The long days and short nights are an excuse to enjoy the time at festivals or events, to make the most of the extra daylight. During this time, the winter feels a world away; the ripe green land you’re dancing on feels like a whole different world from where you were just 6 months previously. The song Litha takes you on a journey through the lands of summer and on into Lammas. This is the song of the harvest, the rejoice in what the year has given. The first of the three harvests of the year, Lammas is a symbol of what you have achieved through your work and deeds. The song itself reflects the gaiety of the season, but also acts as reminder that Winter I back on his way again soon.
This is reflected even more so in Autumn; you can feel the rain on you as the track plays, you are stood just outside your house I the darkness listening to the storm, the rain and the owls in the trees. The darker feeling of Autumn is reflected in the song Mabon. This is the song for the Autumn equinox, the time at which day and night are equal until the light finally gives way into the darkness. The song is haunting with the use of voice as well as music. It is still a time of celebration, as this is seen as he fruit harvest, or the harvest of wine, and so the music still has the feeling of dance.

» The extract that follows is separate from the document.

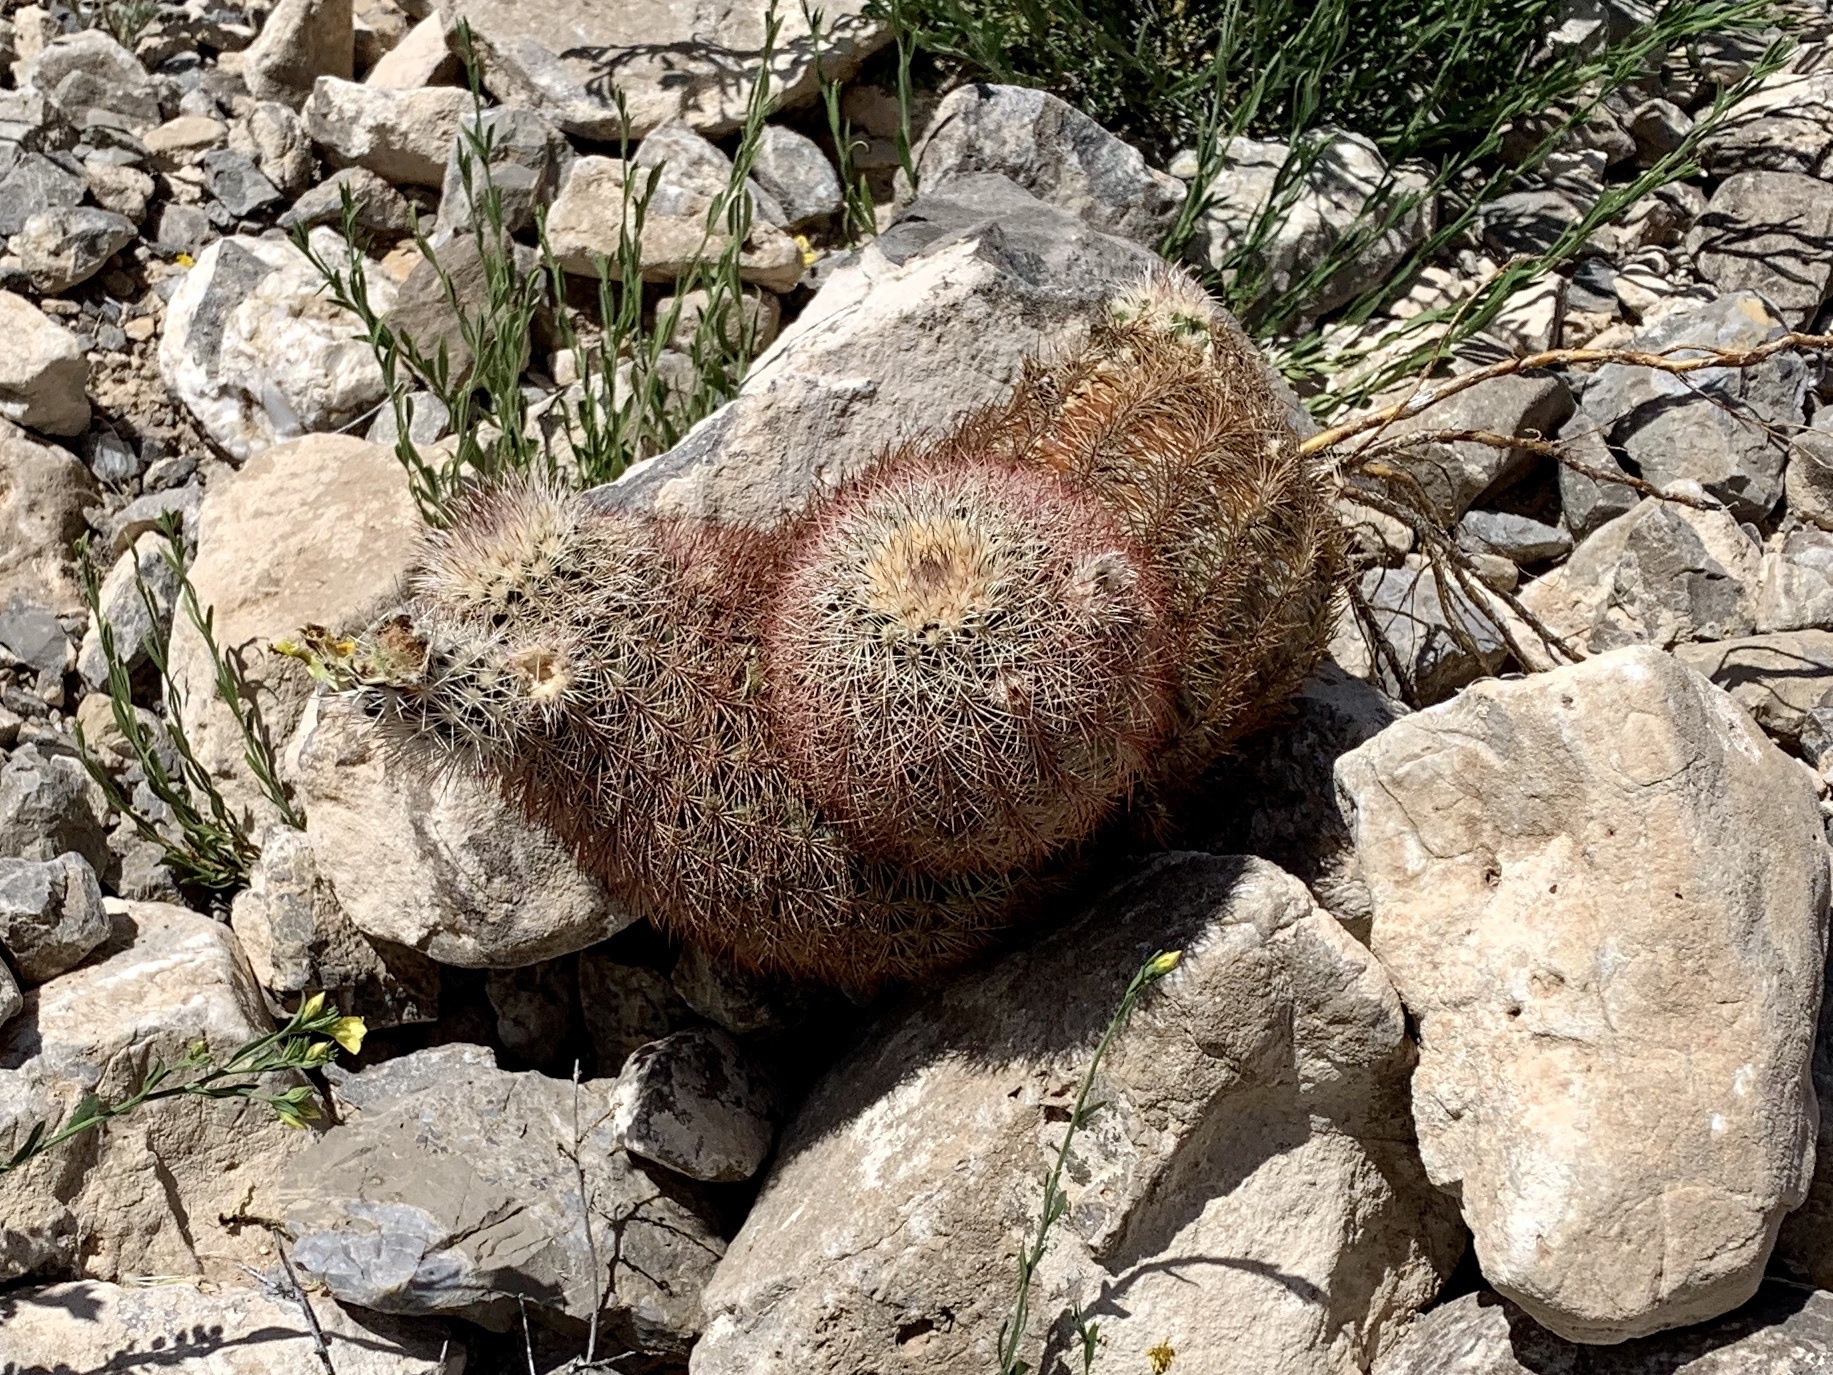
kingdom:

This is very much in contrast with the next song; my personal favourite not least because it is one of my favourite times of the year, but also because of the wonderful atmosphere it sets. The use of bells, the voice of the crow, it all sets the scene for the hardest part of the year. This is seen as the third and final harvest of the year, and also seen by some as the Pagan new year. It is at this time that we reflect upon the year gone, and decide what needs to stay and go. The composition of the song Samhain perfectly fits the mood for the time of year and perfectly blends into Winter Solstice. The wheel has turned back to the darker side of the year, we are thrown back to the scenes of snow, of frost, of ice. This song reflects that though the time I dark at present, it will not be long before the sun will take its place again for longer in the sky. The earth is sleeping and all is silent, waiting for Spring to return again. The song to end the wonderful album sums it up beautifully with the end of Winter Solstice.
I believe this album to be astonishing. A lot of bands have set out to record an album dedicated to the wheel of the year, and not many achieve it to this standard. Once the album is over, it feels right to just sit in silence and let the journey you’ve been on sink in. I start-ed listening from the beginning of the CD, from Winter, but I also feel that listening from the festival you are celebrating would work as the album is a cycle of life. Listen-ing from Samhain to Mabon, Beltane to Ostara; any combination would work because of how the album has been crafted.
There is a song for every celebration which is wonderful to accompany you as you move through the cycle of the year.
For a debut album, this has blown me away. It is beautifully stunning, and I cannot wait to hear more from Sowulo.